Je pars ce soir dans le train de nuit Orient Express…
» Savoir ce qui se passe là-bas, faire des propositions pour réorganiser notre action diplomatique dans ce pays et mieux affirmer la place de la France. »
Je pars pour Constantinople. Tout est secret. Même Stephen Pichon, le ministre des affaires étrangères n’est pas informé de ce déplacement commandé par G. Clemenceau directement.
Le 2ème bureau et plus précisément le service de renseignements du colonel Dupont m’assistent dans la préparation de ma mission. Ils me fournissent (beaucoup d’) argent, cartes (détaillées), (faux) papiers et s’occupent de mon hébergement sur place. Ils sont en relation avec les puissants services secrets turcs pour que des contacts discrets puissent avoir lieu, là-bas, avec ceux qui comptent dans cet Empire en déclin.

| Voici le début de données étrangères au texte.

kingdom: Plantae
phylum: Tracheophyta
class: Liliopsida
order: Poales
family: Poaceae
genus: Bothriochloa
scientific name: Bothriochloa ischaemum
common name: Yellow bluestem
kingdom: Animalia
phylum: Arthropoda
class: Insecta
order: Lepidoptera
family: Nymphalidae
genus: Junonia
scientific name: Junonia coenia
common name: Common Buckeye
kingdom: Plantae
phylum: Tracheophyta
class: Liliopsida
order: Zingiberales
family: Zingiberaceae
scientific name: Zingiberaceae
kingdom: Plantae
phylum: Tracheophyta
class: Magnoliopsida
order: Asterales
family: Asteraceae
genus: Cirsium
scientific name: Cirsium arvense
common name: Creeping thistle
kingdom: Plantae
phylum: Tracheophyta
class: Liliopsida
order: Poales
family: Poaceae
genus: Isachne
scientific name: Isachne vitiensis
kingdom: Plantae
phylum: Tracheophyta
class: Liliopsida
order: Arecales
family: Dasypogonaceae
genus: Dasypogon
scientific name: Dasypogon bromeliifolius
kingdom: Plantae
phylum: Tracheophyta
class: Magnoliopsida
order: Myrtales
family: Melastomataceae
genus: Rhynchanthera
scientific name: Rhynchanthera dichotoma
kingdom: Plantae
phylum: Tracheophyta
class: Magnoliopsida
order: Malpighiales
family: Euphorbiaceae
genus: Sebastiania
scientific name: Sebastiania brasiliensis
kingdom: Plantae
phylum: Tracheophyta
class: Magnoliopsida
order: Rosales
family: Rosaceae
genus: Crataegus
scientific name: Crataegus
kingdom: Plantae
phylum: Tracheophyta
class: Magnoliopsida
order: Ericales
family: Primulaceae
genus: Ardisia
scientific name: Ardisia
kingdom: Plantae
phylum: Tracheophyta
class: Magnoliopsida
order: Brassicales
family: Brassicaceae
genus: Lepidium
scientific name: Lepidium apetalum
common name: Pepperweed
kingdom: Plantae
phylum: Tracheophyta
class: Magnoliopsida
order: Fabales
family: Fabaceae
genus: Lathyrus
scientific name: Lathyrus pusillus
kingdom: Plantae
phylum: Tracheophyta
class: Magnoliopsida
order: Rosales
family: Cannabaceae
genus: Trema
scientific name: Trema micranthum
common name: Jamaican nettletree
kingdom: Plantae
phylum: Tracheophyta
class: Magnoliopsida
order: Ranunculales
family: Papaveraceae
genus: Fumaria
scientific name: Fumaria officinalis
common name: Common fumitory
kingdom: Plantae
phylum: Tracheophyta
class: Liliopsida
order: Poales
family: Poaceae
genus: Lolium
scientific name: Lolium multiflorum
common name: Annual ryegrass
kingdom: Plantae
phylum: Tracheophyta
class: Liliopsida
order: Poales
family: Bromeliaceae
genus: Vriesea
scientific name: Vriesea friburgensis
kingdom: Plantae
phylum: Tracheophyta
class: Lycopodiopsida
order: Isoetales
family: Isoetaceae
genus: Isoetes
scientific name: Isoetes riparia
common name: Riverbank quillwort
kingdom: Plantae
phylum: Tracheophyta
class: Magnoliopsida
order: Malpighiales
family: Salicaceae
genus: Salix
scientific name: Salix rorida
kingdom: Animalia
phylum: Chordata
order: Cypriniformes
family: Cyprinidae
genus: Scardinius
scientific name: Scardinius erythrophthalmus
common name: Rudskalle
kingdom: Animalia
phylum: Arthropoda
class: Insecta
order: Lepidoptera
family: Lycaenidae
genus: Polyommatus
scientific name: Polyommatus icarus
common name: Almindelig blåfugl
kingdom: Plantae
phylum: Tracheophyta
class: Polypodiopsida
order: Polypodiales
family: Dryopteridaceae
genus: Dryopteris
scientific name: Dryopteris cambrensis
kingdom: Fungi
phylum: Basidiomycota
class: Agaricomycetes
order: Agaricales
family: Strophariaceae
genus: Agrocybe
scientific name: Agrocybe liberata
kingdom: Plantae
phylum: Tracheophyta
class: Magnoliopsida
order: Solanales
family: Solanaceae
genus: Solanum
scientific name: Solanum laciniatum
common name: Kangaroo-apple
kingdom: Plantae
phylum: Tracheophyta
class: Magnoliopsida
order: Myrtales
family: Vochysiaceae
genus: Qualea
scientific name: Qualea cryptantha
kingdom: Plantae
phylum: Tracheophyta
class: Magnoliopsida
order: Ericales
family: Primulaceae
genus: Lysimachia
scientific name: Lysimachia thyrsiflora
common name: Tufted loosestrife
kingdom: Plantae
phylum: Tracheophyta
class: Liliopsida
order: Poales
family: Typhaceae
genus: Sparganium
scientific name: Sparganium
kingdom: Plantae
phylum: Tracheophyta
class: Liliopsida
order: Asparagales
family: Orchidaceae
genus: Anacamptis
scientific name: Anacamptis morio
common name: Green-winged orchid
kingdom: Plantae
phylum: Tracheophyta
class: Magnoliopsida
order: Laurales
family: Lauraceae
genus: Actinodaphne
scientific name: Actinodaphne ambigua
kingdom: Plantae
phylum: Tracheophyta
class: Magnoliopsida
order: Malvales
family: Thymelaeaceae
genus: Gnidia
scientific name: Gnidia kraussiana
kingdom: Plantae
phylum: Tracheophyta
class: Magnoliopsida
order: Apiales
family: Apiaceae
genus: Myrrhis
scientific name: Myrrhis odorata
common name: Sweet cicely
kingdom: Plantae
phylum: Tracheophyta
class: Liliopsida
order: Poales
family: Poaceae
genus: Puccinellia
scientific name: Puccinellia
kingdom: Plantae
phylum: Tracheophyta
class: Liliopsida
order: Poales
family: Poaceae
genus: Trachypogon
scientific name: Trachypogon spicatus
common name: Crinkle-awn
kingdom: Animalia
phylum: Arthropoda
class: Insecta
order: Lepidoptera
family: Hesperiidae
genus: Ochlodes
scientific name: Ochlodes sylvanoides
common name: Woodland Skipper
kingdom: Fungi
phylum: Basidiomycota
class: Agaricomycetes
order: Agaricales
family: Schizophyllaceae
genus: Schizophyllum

Je reste à Constantinople (les Turcs disent Istanbul et comme tous les occidentaux, je n’arrive pas à m’y faire) jusqu’à dimanche. Je pars en Orient Express ce soir.
Tout le voyage pour réviser ce qu’il faut savoir sur la Sublime Porte :
– un Etat affaibli depuis sa défaite contre la Russie en 1878 qui a donné lieu au désastreux traité de Berlin signifiant la perte de ses territoires balkaniques ;
– un sultan autocrate Abdül-Hamîd II tentant de moderniser son pays par la force et qui vit dans son palais impérial de Yildïz entouré de ses seuls courtisans et d’un réseau d’espions ;
– un mouvement d’opposition dit » Jeunes Turcs » qui s’efforce de prendre le pouvoir notamment en Macédoine ;
– un immense pays avec une culture multiséculaire et des ressources qui font de nombreux envieux (l’Empire des tsars et l’Angleterre notamment) ;
– une capitale qui vit des mille feux d’une belle époque dans les quartiers riches, animés et cosmopolites de Beyoghlu.
Je pars la tête farcie de chiffres et d’informations stratégiques… et le coeur empli de rêves d’un Orient compliqué et fascinant.